Mais cela se peut-il? La fille catholique, à vingt ans, a un long passé.

Dès sept ans, on est responsable, on pèche, on doit se confesser. Donc, de huit ans à vingt, pendant douze ans, elle a (hors de la portée de sa mère) communiqué avec des hommes non mariés. Je veux bien les croire sages. Que de choses, en douze années, ils eurent le temps d'écrire sur ce vélin de l'âme,—et lorsque toute petite elle savait à peine, recevait tout les yeux fermés,—et lorsque, grandissant, dans la crise de l'âge, elle a pu comprendre trop bien.
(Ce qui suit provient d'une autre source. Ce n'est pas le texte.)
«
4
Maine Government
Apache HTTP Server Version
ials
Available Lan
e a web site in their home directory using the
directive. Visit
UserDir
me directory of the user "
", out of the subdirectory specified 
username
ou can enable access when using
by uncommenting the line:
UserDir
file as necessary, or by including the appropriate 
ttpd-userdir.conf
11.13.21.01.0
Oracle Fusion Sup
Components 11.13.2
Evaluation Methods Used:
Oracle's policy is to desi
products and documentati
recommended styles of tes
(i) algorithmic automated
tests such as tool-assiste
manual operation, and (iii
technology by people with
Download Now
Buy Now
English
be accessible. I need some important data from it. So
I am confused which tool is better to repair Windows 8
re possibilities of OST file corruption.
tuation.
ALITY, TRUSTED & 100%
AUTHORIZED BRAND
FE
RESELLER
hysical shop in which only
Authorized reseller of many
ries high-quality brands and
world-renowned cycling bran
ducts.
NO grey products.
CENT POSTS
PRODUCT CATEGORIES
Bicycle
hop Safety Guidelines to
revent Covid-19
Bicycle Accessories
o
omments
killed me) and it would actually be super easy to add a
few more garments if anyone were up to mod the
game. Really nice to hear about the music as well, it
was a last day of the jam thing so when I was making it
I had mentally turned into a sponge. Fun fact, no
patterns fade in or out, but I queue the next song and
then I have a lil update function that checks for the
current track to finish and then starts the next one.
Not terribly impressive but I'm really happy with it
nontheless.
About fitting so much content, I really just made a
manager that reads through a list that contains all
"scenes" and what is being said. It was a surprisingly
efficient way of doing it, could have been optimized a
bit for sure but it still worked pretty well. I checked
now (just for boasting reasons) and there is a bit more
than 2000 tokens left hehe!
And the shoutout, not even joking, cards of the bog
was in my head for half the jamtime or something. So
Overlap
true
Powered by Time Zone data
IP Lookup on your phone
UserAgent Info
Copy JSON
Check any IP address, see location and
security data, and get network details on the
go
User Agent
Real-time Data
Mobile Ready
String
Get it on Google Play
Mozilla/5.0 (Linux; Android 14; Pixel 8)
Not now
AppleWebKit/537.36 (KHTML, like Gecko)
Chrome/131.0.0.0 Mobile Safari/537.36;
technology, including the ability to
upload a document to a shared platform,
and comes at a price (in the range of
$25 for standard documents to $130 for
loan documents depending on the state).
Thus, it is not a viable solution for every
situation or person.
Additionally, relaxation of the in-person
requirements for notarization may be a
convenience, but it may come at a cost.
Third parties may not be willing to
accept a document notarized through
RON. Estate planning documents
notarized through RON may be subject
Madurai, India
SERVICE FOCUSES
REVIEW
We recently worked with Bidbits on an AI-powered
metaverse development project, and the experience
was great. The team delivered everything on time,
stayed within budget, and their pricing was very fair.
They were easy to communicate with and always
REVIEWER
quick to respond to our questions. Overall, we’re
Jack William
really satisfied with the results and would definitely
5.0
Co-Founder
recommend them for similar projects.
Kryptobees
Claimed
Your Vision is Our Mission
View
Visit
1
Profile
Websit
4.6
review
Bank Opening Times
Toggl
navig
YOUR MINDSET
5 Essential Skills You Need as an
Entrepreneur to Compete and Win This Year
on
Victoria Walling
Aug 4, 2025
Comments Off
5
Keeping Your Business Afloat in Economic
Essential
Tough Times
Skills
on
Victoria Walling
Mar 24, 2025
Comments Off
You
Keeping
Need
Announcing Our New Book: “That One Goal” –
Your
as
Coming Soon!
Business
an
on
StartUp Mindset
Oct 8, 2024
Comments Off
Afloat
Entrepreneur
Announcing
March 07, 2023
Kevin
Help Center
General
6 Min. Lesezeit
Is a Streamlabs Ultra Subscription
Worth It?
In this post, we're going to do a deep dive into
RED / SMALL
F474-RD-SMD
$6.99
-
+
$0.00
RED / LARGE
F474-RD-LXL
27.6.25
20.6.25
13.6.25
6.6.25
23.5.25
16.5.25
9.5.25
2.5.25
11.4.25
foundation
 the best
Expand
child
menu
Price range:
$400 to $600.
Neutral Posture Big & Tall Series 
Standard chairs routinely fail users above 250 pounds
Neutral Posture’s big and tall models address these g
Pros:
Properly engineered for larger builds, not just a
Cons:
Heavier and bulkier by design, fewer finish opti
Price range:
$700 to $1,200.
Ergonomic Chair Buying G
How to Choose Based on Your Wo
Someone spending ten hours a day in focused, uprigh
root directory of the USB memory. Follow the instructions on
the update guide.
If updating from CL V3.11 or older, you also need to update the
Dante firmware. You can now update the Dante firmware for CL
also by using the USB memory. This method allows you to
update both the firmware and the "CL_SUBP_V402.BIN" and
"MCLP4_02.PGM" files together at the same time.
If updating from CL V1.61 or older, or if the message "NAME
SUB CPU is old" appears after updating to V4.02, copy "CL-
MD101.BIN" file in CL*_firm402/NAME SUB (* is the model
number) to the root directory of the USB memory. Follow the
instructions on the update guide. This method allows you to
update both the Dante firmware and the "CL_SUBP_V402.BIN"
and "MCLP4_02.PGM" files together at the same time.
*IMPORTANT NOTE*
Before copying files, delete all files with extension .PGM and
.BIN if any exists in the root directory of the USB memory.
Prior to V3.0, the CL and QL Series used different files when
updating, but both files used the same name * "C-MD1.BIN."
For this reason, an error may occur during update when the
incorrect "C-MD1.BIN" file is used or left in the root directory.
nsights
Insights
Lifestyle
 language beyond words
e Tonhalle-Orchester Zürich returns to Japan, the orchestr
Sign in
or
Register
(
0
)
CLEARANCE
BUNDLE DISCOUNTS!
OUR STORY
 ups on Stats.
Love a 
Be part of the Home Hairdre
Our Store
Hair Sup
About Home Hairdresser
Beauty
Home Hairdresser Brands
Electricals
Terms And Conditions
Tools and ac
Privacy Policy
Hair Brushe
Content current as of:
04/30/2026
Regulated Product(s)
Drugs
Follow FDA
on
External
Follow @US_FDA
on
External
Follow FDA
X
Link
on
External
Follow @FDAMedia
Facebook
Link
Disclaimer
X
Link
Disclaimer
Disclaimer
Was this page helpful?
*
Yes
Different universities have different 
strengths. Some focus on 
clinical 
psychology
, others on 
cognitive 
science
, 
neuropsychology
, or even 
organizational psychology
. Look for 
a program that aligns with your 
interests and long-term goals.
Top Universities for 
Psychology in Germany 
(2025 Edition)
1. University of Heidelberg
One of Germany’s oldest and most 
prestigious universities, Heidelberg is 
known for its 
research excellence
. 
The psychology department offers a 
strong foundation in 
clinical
Au jour du mariage, tout ce passé pâlit. Ces caractères écrits semblent avoir disparu. Elle ne les voit plus. Encore moins son mari qui n'en saura jamais grand'chose. Je ne l'en avertis que pour lui dire ceci: «Ces caractères subsistent en dessous (prends-y garde), et voudront toujours reparaître. À toi d'écrire dessus (tu le peux, elle t'aime), d'écrire avec tant de cœur, tant d'amour, tant de force et d'ascendant, qu'elle-même elle efface ce qui reparaîtrait, veuille décidément oublier.»

La Française a beaucoup de bon sens. L'expérience lui profite; elle est très lucide en amour. Et cette lucidité ne nuit pas toujours au mari. Il a pour lui ce beau moment. Elle compare ses guides équivoques, glissant toujours entre deux mondes, avec l'homme au cœur simple et fort. Elle trouve une paix singulière dans la vie transparente, dans l'aimable gaieté du travailleur serein.

Si elle semble orageuse, inquiète, n'accusons pas sa volonté, mais l'état où elle est, enceinte, le combat de nature dans cette dualité de vie. Pauvre âme qui d'elle-même veut s'élancer en haut, n'en est pas moins tirée en bas.

«Mon ami, je sens en moi des choses extraordinaires. Cela n'est pas naturel; cela n'arrive qu'à moi. Parfois je croirais volontiers qu'il me viendra deux enfants, parfois que je suis malade. Mon cœur saute... Je palpite. Je suis dans la grande mer, je vais à la dérive... Plus de bord... Je suis entraînée...

«—Non, non, tu es sur la terre. N'aie pas peur. Donne-moi la main. Ne crains aucun naufrage. Je te tiens contre mon cœur, je réponds de toi, je te serre et tu ne m'échapperas pas.

«—Hélas! cher ami, qui le sait? Je ne suis pas une peureuse. Mais dans cette situation on est si faible, si tremblant!... Les cloches que j'entendais hier, elles tintent encore aujourd'hui, mais lugubres, si lugubres!... C'est, dit-on, pour une femme... Dans ces cloches d'enterrement, il y en a une petite, de son aigu et si aigre! On dirait qu'elle est fêlée; c'est comme la risée stridente d'une vieille à la voix cassée qui rit de moi, qui m'appelle.

«Je n'ai pas peur. Mais lui, lui!... Si je meurs, il meurt aussi (cela se voit bien souvent). Où sera sa petite âme? Mort en naissant, est-il sauvé? Non, répond toute l'Église. Quelle épouvantable chose! Que le pauvre, arraché de moi, mis en terre, n'ait pour nourrice que la terre: c'était déjà trop de douleur. Mais si l'on croit qu'à jamais il ira, dans les ténèbres de ce noir monde inconnu, souffrir...» Et elle sanglote, ne peut continuer.

«—Ah! ma chère! quelle impiété! Quelle horrible idée de Dieu te fais-tu? Croire qu'il se crée des damnés, qu'il fait des coupables d'avance, punit celui qui n'a rien fait.»—«Sans doute, l'enfant n'a rien fait. Mais son premier père Adam... Mais ses pères depuis Adam, ont-ils été saints et purs? Nous-mêmes sommes-nous bien sûrs, ami, d'avoir gardé Dieu présent?... Je n'en sais rien, à vrai dire. Ce pauvre enfant n'est-il pas le péché vivant de sa mère, qui sera punie en lui?»